Digital artefact software: http://sourceforge.net/projects/eassessmentofd/
Publication Jayal, A. Cartwright, M. and Shepperd, M.J. (2007) Premark: A System Designed to Organising Course Work for Assessment. 5th International Conference on E-Governance, India, December 28-30, 2007, https://www.csi-sigegov.org/2/25_324_2.pdf [Accessed on Feb 2019]
k) Re-engineering Case Based Reasoning (CBR), Brunel University and British Telecommunications Limited, 2007
The aim of this project was to develop a web based CBR tool by re-engineering the original ANGEL software developed by Prof. Martin Shepperd. The task involved understanding the code of ANGEL, separating the business and presentation logic by designing and implementing a new business layer and developing the software as a client server application.

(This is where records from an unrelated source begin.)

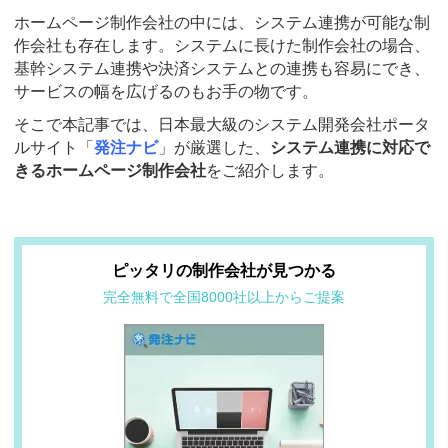
ホームページ制作会社の中には、システム連携が可能な制
作会社も存在します。システムに長けた制作会社の場合、
基幹システム連携や決済システムとの連携も容易にでき、
サービスの幅を広げるのもお手の物です。
そこで本記事では、日本最大級のシステム開発会社ポータ
ルサイト「
発注ナビ
」が厳選した、
システム連携に対応で
きるホームページ制作会社
をご紹介します。
ピッタリの制作会社が見つかる
完全無料で全国8000社以上からご提案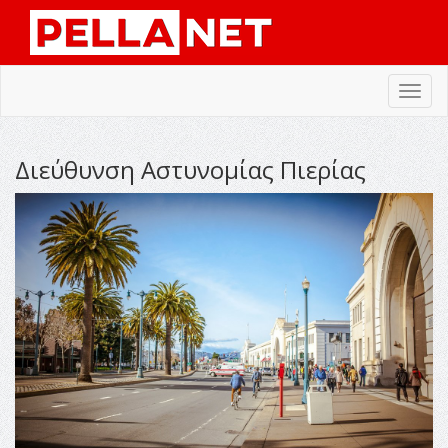
Toggl
navig
Διεύθυνση Αστυνομίας Πιερίας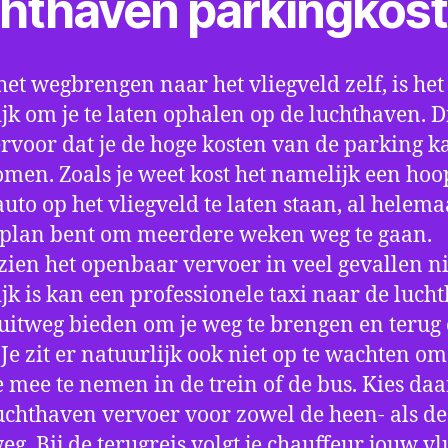
chthaven parkingkos
het wegbrengen naar het vliegveld zelf, is het
jk om je te laten ophalen op de luchthaven. D
ervoor dat je de hoge kosten van de parking k
men. Zoals je weet kost het namelijk een hoo
auto op het vliegveld te laten staan, al helema
 plan bent om meerdere weken weg te gaan.
ien het openbaar vervoer in veel gevallen ni
jk is kan een professionele taxi naar de luch
 uitweg bieden om je weg te brengen en terug 
 Je zit er natuurlijk ook niet op te wachten om 
 mee te nemen in de trein of de bus. Kies da
uchthaven vervoer voor zowel de heen- als de
eg. Bij de terugreis volgt je chauffeur jouw vl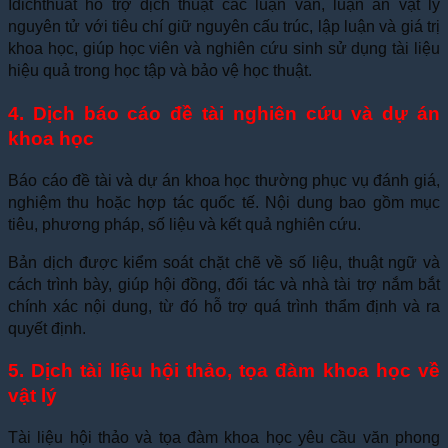
Idichthuat hỗ trợ dịch thuật các luận văn, luận án vật lý
nguyên tử với tiêu chí giữ nguyên cấu trúc, lập luận và giá trị
khoa học, giúp học viên và nghiên cứu sinh sử dụng tài liệu
hiệu quả trong học tập và bảo vệ học thuật.
4. Dịch báo cáo đề tài nghiên cứu và dự án
khoa học
Báo cáo đề tài và dự án khoa học thường phục vụ đánh giá,
nghiệm thu hoặc hợp tác quốc tế. Nội dung bao gồm mục
tiêu, phương pháp, số liệu và kết quả nghiên cứu.
Bản dịch được kiểm soát chặt chẽ về số liệu, thuật ngữ và
cách trình bày, giúp hội đồng, đối tác và nhà tài trợ nắm bắt
chính xác nội dung, từ đó hỗ trợ quá trình thẩm định và ra
quyết định.
5. Dịch tài liệu hội thảo, tọa đàm khoa học về
vật lý
Tài liệu hội thảo và tọa đàm khoa học yêu cầu văn phong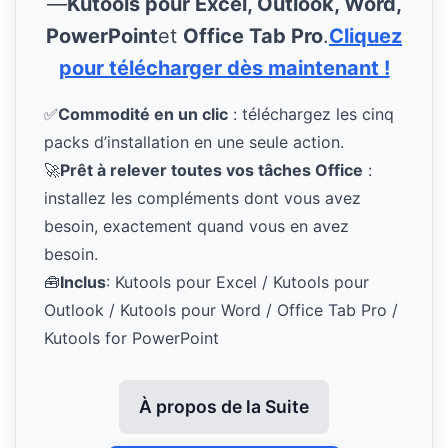
—
Kutools pour Excel, Outlook, Word,
PowerPoint
et
Office Tab Pro
.
Cliquez
pour télécharger dès maintenant !
✅
Commodité en un clic
: téléchargez les cinq
packs d’installation en une seule action.
🚀
Prêt à relever toutes vos tâches Office
:
installez les compléments dont vous avez
besoin, exactement quand vous en avez
besoin.
🧰
Inclus
: Kutools pour Excel / Kutools pour
Outlook / Kutools pour Word / Office Tab Pro /
Kutools for PowerPoint
À propos de la Suite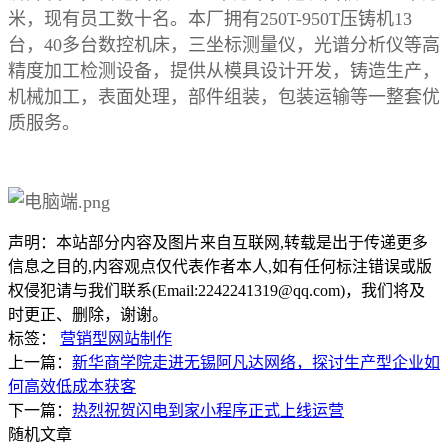
米，现有员工数十名。本厂拥有250T-950T压铸机13
台，40多台数控机床，三坐标测量仪，光谱分析仪等高
精度加工检测设备，提供从模具设计开发，铸造生产，
机械加工，表面处理，部件组装，包装运输等一整套优
质服务。
声明：本站部分内容及图片来自互联网,转载是出于传递更多
信息之目的,内容观点仅代表作者本人,如有任何标注错误或版
权侵犯请与我们联系(Email:2242241319@qq.com)，我们将及
时更正、删除，谢谢。
标签：
营销型网站制作
上一篇：
新华商学院走进无锡阿凡达网络，探讨生产型企业如
何高效低成本获客
下一篇：
热烈祝贺闪电到家小程序正式上线运营
随机文章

l) Interoperability project between Phosphorix Ltd and Joint Information Systems Committee (JISC), 2006
This project dealt with the interoperability issue between various virtual learning environments. As part of this project proof ¬of ¬concept software prototype was developed for automatically exporting levelA IMS Learning Design (LD) from activity sequences built using Phosphorix Ltd IOPortal technology. This was a part of a bigger project "LD4P: Supporting Practitioners in producing IMS Learning Designs (LD for practitioners)" funded by the Joint Information Systems Committee (JISC http://www.jisc.ac.uk/) as part of the Designing for Learning programme. The project included partners from Liverpool Hope University, St Helens College, Phosphorix Ltd and the University of Bolton.

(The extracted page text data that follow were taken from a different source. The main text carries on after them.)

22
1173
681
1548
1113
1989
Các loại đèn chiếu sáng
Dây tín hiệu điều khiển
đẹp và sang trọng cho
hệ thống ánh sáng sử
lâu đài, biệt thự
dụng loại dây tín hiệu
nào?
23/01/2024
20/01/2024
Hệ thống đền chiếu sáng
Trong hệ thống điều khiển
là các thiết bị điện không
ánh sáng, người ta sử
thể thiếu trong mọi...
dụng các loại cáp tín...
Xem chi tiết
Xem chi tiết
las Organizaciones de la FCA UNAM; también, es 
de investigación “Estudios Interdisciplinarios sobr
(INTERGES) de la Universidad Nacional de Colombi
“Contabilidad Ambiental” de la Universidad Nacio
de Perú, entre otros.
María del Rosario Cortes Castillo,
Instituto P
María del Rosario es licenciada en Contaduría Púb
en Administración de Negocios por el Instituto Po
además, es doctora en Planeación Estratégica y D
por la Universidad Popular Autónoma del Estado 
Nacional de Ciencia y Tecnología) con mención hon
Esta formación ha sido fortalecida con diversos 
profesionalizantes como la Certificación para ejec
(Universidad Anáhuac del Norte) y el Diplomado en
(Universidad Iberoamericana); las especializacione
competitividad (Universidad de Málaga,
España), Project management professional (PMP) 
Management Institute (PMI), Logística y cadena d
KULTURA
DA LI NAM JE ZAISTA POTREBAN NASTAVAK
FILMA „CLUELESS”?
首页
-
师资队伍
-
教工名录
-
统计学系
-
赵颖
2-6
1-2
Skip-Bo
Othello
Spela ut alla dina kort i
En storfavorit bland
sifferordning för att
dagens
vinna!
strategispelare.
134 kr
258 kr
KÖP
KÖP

Digital Artifact: http://bsd1.phosphorix.co.uk/ld4p/
Technical report Griffiths, D., Beauvoir, P., Liber, O. and Barrett‐Baxendale, M., Jayal, A. 2009, Learning Designs for Practitioners (LD4P): Supporting Practitioners in producing IMS Learning Designs (LD for practitioners), Joint Information Systems Committee (JISC), UK, viewed 18 Feb 2019,
m) Developed mobile application to engage students during open days at University of Gloucestershire
To help prospective students during open days, I have developed a mobile application [13] which promotes the town of Cheltenham as a computing hub by asking questions related to history and technology institutions around Cheltenham such as GCHQ and BCS headquarters. Additionally this app gives prospective students an insight into the kind of things, such as mobile application development techniques, that they will be taught during their computing undergraduate course.